Clearly it’s time for some common-sense toaster legislation.
Do flying toasters apply?
I support toaster registration, and required training classes before someone is licensed to use a toaster.
Chinese toasters LOL
Why hasn’t the Attorney General issued a recall? Why hasn’t the FLOTUS warned the parents and children? Where is the department of Homeland Security? Slackers, Slackers!
All around the country coast to coast,
people always say what do you like most.
I don’t wanna brag i don’t wanna boast,
I always tell ‘em I like toast.
TOAST! Yeah TOAST!
Here ya go!
I'm reasonably sure that deaths from every possible cause is at an all time high...(considering the difficulty in getting undead.)
Toasters lie. Obey the spatula.
The guy is mental! That’s what led to the unfortunate accident involving the trash compactor!
Assault toasters will jump up and kill you for no reason.
Watch out for those with extra chambers.
"...the bagel gets stuck, and you stick in the butter knife..."
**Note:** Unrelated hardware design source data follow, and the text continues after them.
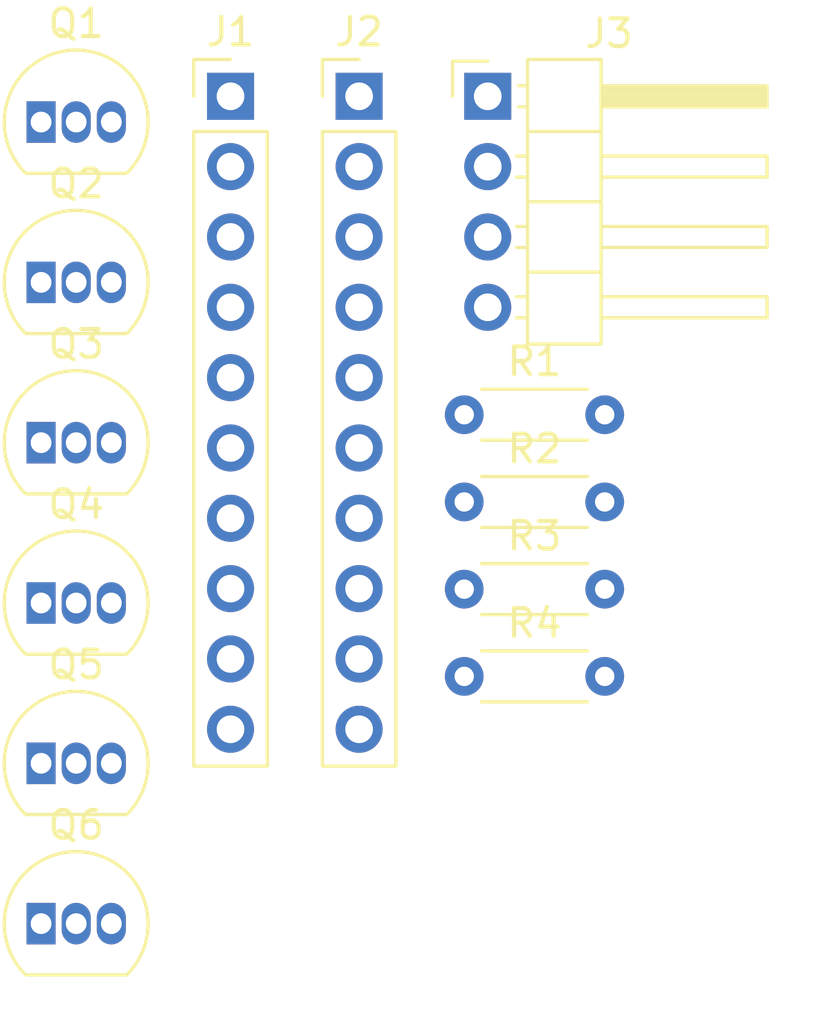
<source format=kicad_pcb>
(kicad_pcb
	(version 20241229)
	(generator "pcbnew")
	(generator_version "9.0")
	(general
		(thickness 1.6)
		(legacy_teardrops no)
	)
	(paper "A4")
	(layers
		(0 "F.Cu" signal)
		(2 "B.Cu" signal)
		(9 "F.Adhes" user "F.Adhesive")
		(11 "B.Adhes" user "B.Adhesive")
		(13 "F.Paste" user)
		(15 "B.Paste" user)
		(5 "F.SilkS" user "F.Silkscreen")
		(7 "B.SilkS" user "B.Silkscreen")
		(1 "F.Mask" user)
		(3 "B.Mask" user)
		(17 "Dwgs.User" user "User.Drawings")
		(19 "Cmts.User" user "User.Comments")
		(21 "Eco1.User" user "User.Eco1")
		(23 "Eco2.User" user "User.Eco2")
		(25 "Edge.Cuts" user)
		(27 "Margin" user)
		(31 "F.CrtYd" user "F.Courtyard")
		(29 "B.CrtYd" user "B.Courtyard")
		(35 "F.Fab" user)
		(33 "B.Fab" user)
		(39 "User.1" user)
		(41 "User.2" user)
		(43 "User.3" user)
		(45 "User.4" user)
	)
	(setup
		(pad_to_mask_clearance 0)
		(allow_soldermask_bridges_in_footprints no)
		(tenting front back)
		(pcbplotparams
			(layerselection 0x00000000_00000000_55555555_5755f5ff)
			(plot_on_all_layers_selection 0x00000000_00000000_00000000_00000000)
			(disableapertmacros no)
			(usegerberextensions no)
			(usegerberattributes yes)
			(usegerberadvancedattributes yes)
			(creategerberjobfile yes)
			(dashed_line_dash_ratio 12.000000)
			(dashed_line_gap_ratio 3.000000)
			(svgprecision 4)
			(plotframeref no)
			(mode 1)
			(useauxorigin no)
			(hpglpennumber 1)
			(hpglpenspeed 20)
			(hpglpendiameter 15.000000)
			(pdf_front_fp_property_popups yes)
			(pdf_back_fp_property_popups yes)
			(pdf_metadata yes)
			(pdf_single_document no)
			(dxfpolygonmode yes)
			(dxfimperialunits yes)
			(dxfusepcbnewfont yes)
			(psnegative no)
			(psa4output no)
			(plot_black_and_white yes)
			(plotinvisibletext no)
			(sketchpadsonfab no)
			(plotpadnumbers no)
			(hidednponfab no)
			(sketchdnponfab yes)
			(crossoutdnponfab yes)
			(subtractmaskfromsilk no)
			(outputformat 1)
			(mirror no)
			(drillshape 1)
			(scaleselection 1)
			(outputdirectory "")
		)
	)
	(net 0 "")
	(net 1 "GND")
	(net 2 "unconnected-(J1-Pin_4-Pad4)")
	(net 3 "unconnected-(J2-Pin_8-Pad8)")
	(net 4 "unconnected-(J2-Pin_3-Pad3)")
	(net 5 "unconnected-(J2-Pin_5-Pad5)")
	(net 6 "unconnected-(J2-Pin_6-Pad6)")
	(net 7 "VCC")
	(net 8 "unconnected-(J1-Pin_6-Pad6)")
	(net 9 "unconnected-(J2-Pin_10-Pad10)")
	(net 10 "unconnected-(J2-Pin_9-Pad9)")
	(net 11 "unconnected-(J2-Pin_4-Pad4)")
	(net 12 "unconnected-(J2-Pin_7-Pad7)")
	(net 13 "/output A")
	(net 14 "/output B")
	(net 15 "/input")
	(net 16 "/input A")
	(net 17 "/input B")
	(net 18 "Net-(Q3-G)")
	(net 19 "Net-(Q5-G)")
	(net 20 "unconnected-(J1-Pin_5-Pad5)")
	(net 21 "unconnected-(J1-Pin_2-Pad2)")
	(net 22 "unconnected-(J1-Pin_7-Pad7)")
	(net 23 "unconnected-(J1-Pin_3-Pad3)")
	(net 24 "unconnected-(J1-Pin_8-Pad8)")
	(footprint "Package_TO_SOT_THT:TO-92_Inline" (layer "F.Cu") (at 129.62 102.14))
	(footprint "Resistor_THT:R_Axial_DIN0204_L3.6mm_D1.6mm_P5.08mm_Horizontal" (layer "F.Cu") (at 144.92 89.55))
	(footprint "Connector_PinHeader_2.54mm:PinHeader_1x10_P2.54mm_Vertical" (layer "F.Cu") (at 141.12 78.05))
	(footprint "Resistor_THT:R_Axial_DIN0204_L3.6mm_D1.6mm_P5.08mm_Horizontal" (layer "F.Cu") (at 144.92 92.7))
	(footprint "Package_TO_SOT_THT:TO-92_Inline" (layer "F.Cu") (at 129.62 90.56))
	(footprint "Package_TO_SOT_THT:TO-92_Inline" (layer "F.Cu") (at 129.62 96.35))
	(footprint "Package_TO_SOT_THT:TO-92_Inline" (layer "F.Cu") (at 129.62 78.98))
	(footprint "Package_TO_SOT_THT:TO-92_Inline" (layer "F.Cu") (at 129.62 107.93))
	(footprint "Package_TO_SOT_THT:TO-92_Inline" (layer "F.Cu") (at 129.62 84.77))
	(footprint "Resistor_THT:R_Axial_DIN0204_L3.6mm_D1.6mm_P5.08mm_Horizontal" (layer "F.Cu") (at 144.92 95.85))
	(footprint "Connector_PinHeader_2.54mm:PinHeader_1x10_P2.54mm_Vertical" (layer "F.Cu") (at 136.47 78.05))
	(footprint "Resistor_THT:R_Axial_DIN0204_L3.6mm_D1.6mm_P5.08mm_Horizontal" (layer "F.Cu") (at 144.92 99))
	(footprint "Connector_PinHeader_2.54mm:PinHeader_1x04_P2.54mm_Horizontal" (layer "F.Cu") (at 145.77 78.05))
	(embedded_fonts no)
)

</source>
On the bright side.........OBAMA IS TOAST! LOL
So this is how the Cylons started rebelling........
Do flying toasters drop dry or buttered toast on you? Either is much better than what birds drop.
TOASTER: Would you like some toast?
TOASTER: Some nice hot crisp brown buttered toast?
TOASTER: You don’t want any toast then?
TOASTER: What about a muffin?
TOASTER: You know the last time you had toast? 18 days ago. 11:36,
Tuesday the 3rd. Two rounds.
TOASTER: I mean, what’s the point of buying a toaster with artificial
intelligence if you don’t like toast?
LISTER: I *do* like toast!
TOASTER: I mean, this is my job! This is cruel! Just cruel!
LISTER: Look, I’m busy!
TOASTER: Oh, you’re not busy eating toast, are you?
LISTER: I don’t want any!!
TOASTER: I mean, the whole purpose of my existence is to serve you with hot, buttered, scrummy toast. If you don’t want any, then my existence is meaningless.
TOASTER: I toast, therefore I am.
LISTER: Will you shut up?!
As far as the "groping" goes, does it count as a grope if a toasted bagel pops up, out, and down into one's pyjamas?
No doubt the toaster failure problem is somehow related to the bank failures.
I have a flying toaster tie. My students have no idea what it is.
Spatula.... Pifffft. Spatula is all slap-n-dash. Its ALL in the garlic press, I am telling you, THAT is where the real squeeze is.
My toaster ejects the toast directly onto the plate. : )
That could be the least of your toaster problems...
Good post. Unplug your toaster before you use a knife or fork to try and extract your stuck bagel/bread/english muffin/etc.